Copy the listing that follows exactly. Its pictures do not belong in the copy.

- Information shown
════
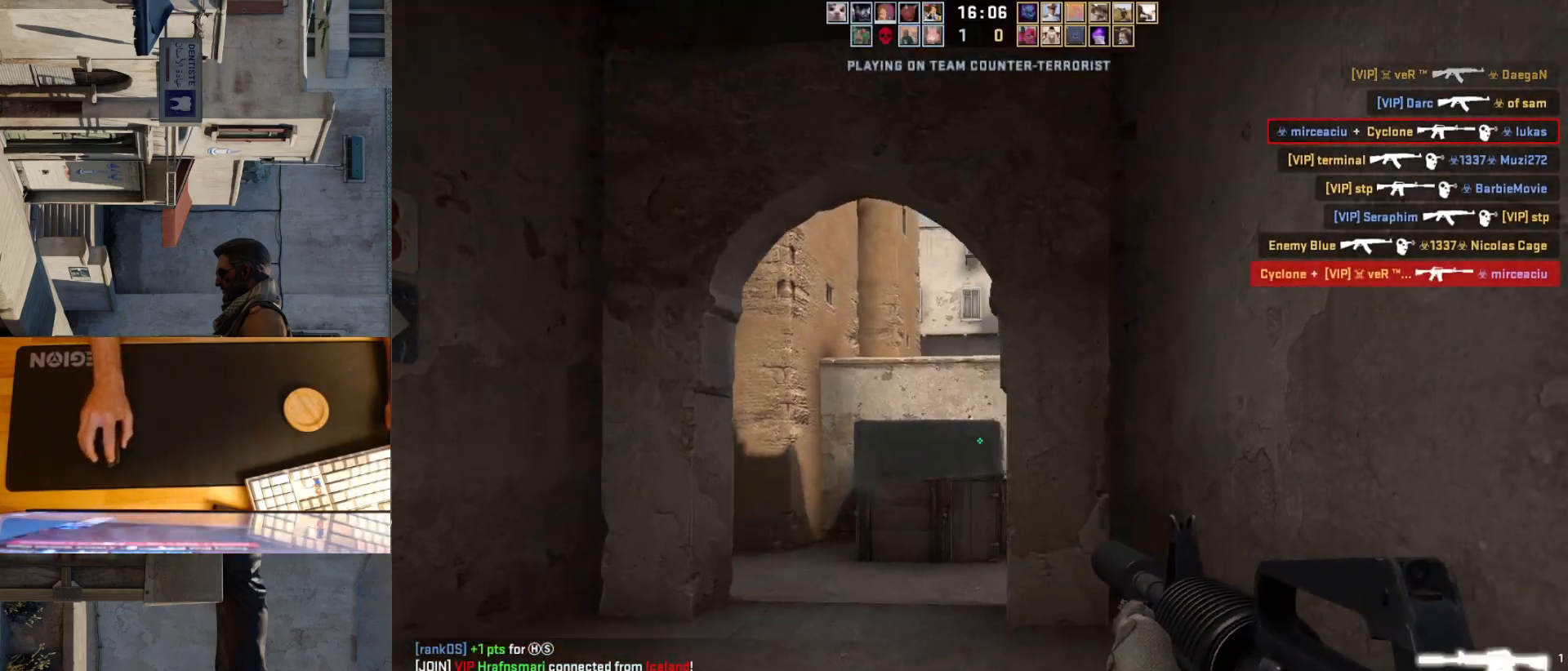
{"keys": ["w"], "mouse": [], "events": [[17, "a", "up"], [150, "d", "down"], [233, "d", "up"]]}
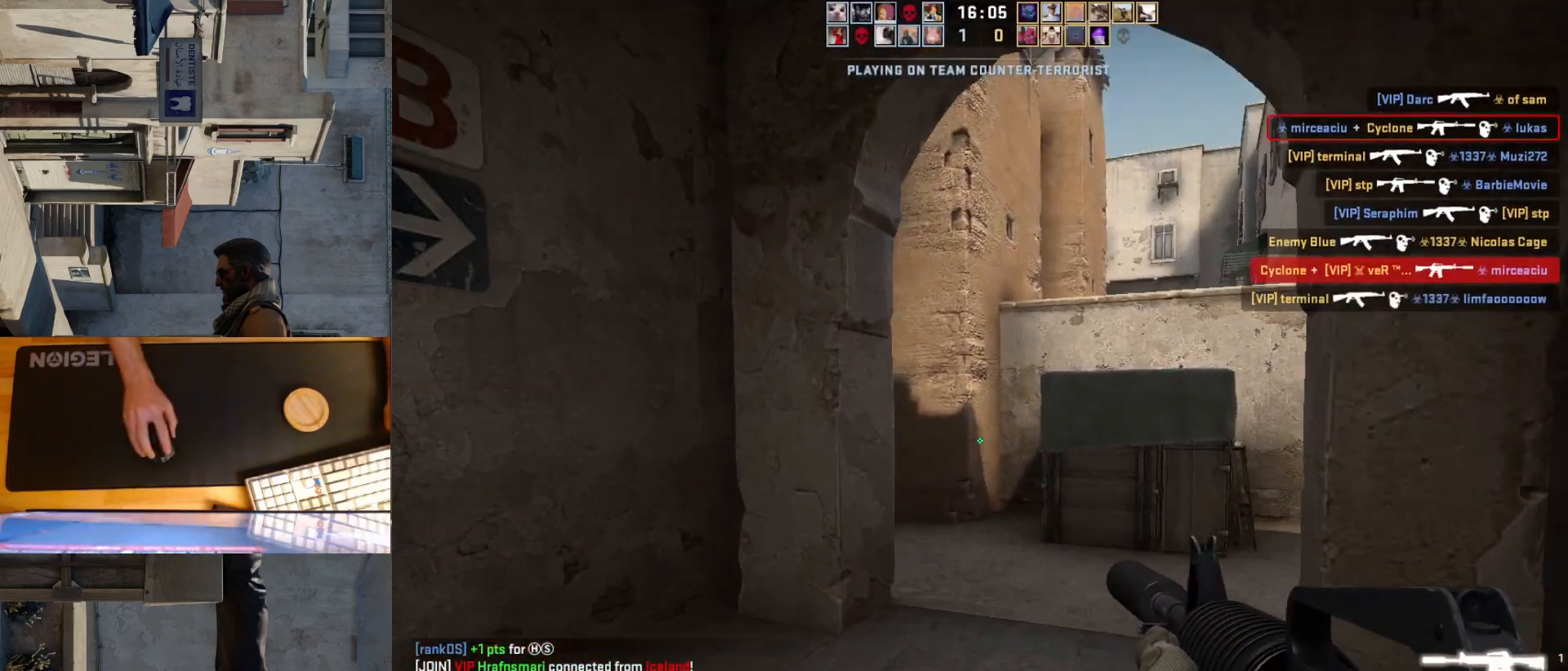
{"keys": ["w"], "mouse": [], "events": [[317, "d", "down"], [467, "d", "up"]]}
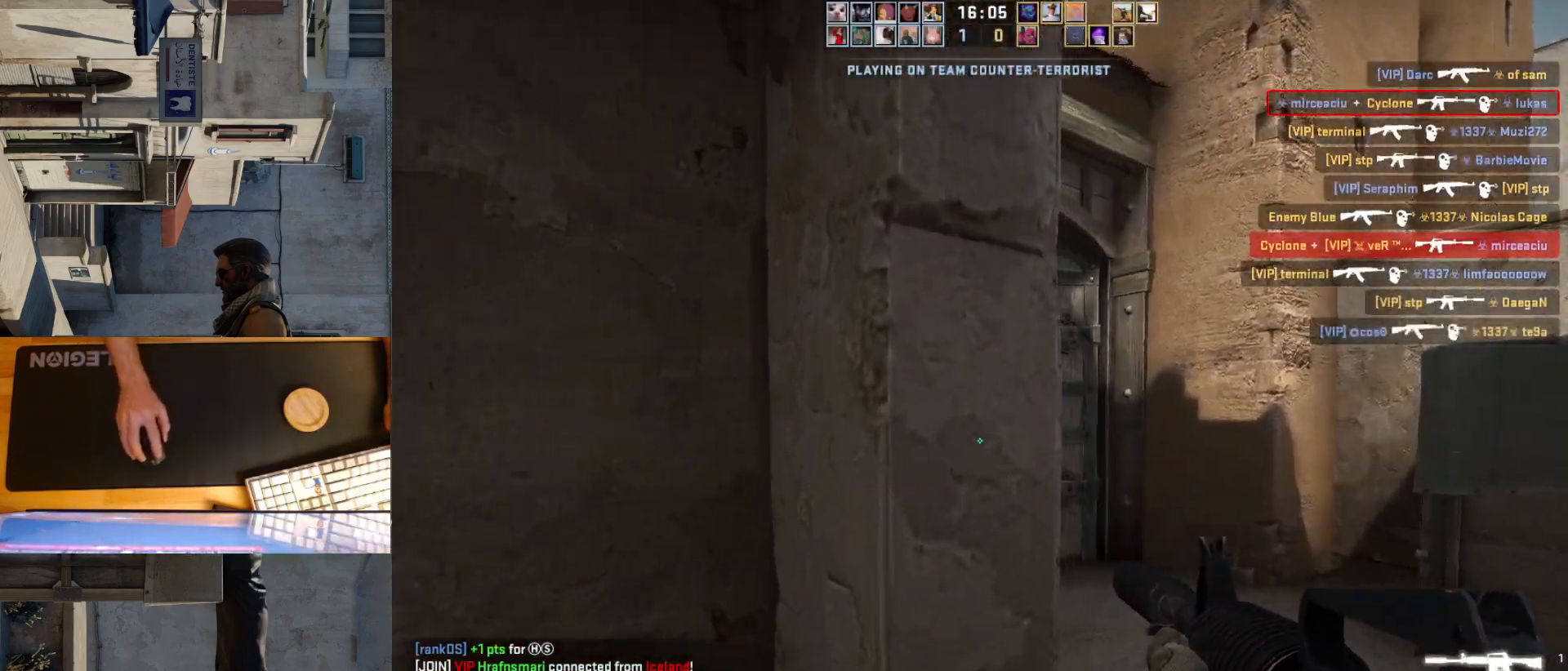
{"keys": ["d", "w"], "mouse": [], "events": [[83, "d", "down"]]}
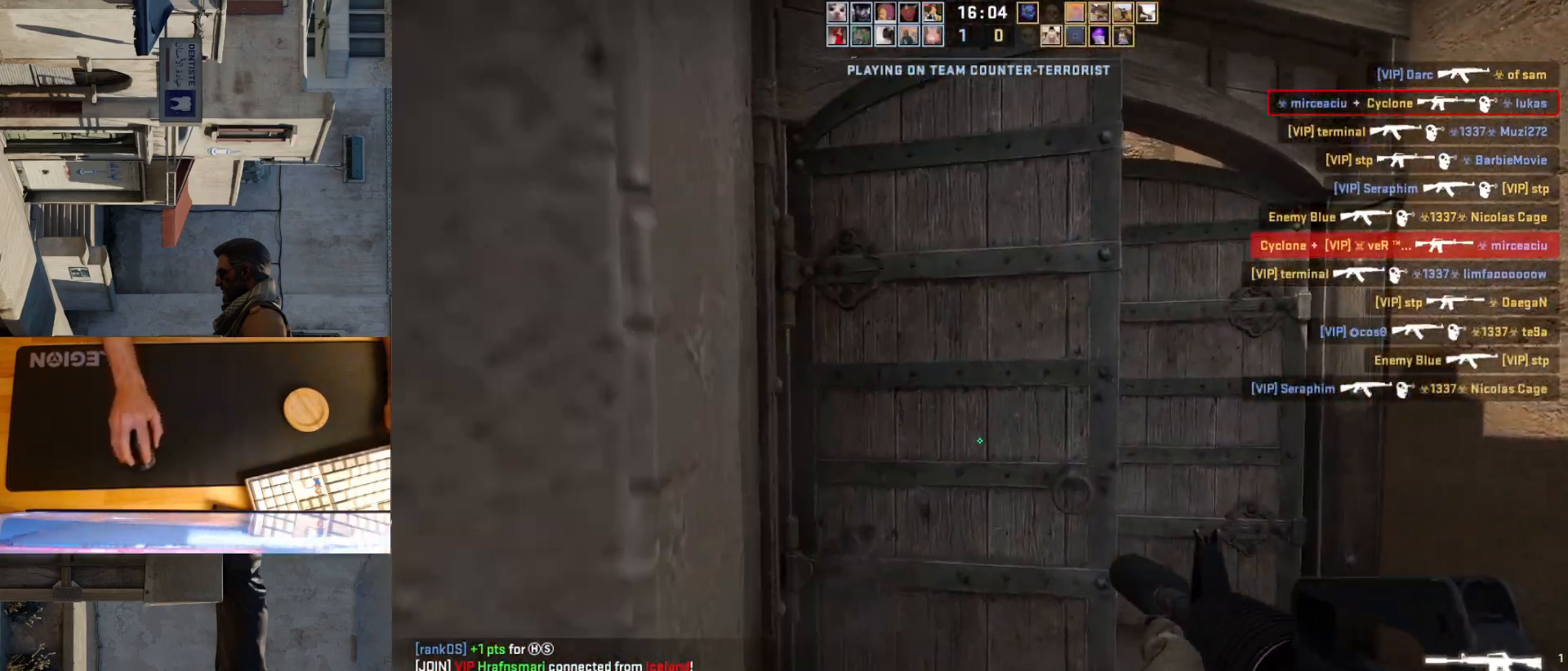
{"keys": ["d", "w"], "mouse": [], "events": []}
════
- Response box
{"keys": ["w"], "mouse": [], "events": [[17, "a", "up"], [150, "d", "down"], [233, "d", "up"]]}
{"keys": ["w"], "mouse": [], "events": [[317, "d", "down"], [467, "d", "up"]]}
{"keys": ["d", "w"], "mouse": [], "events": [[83, "d", "down"]]}
{"keys": ["d", "w"], "mouse": [], "events": []}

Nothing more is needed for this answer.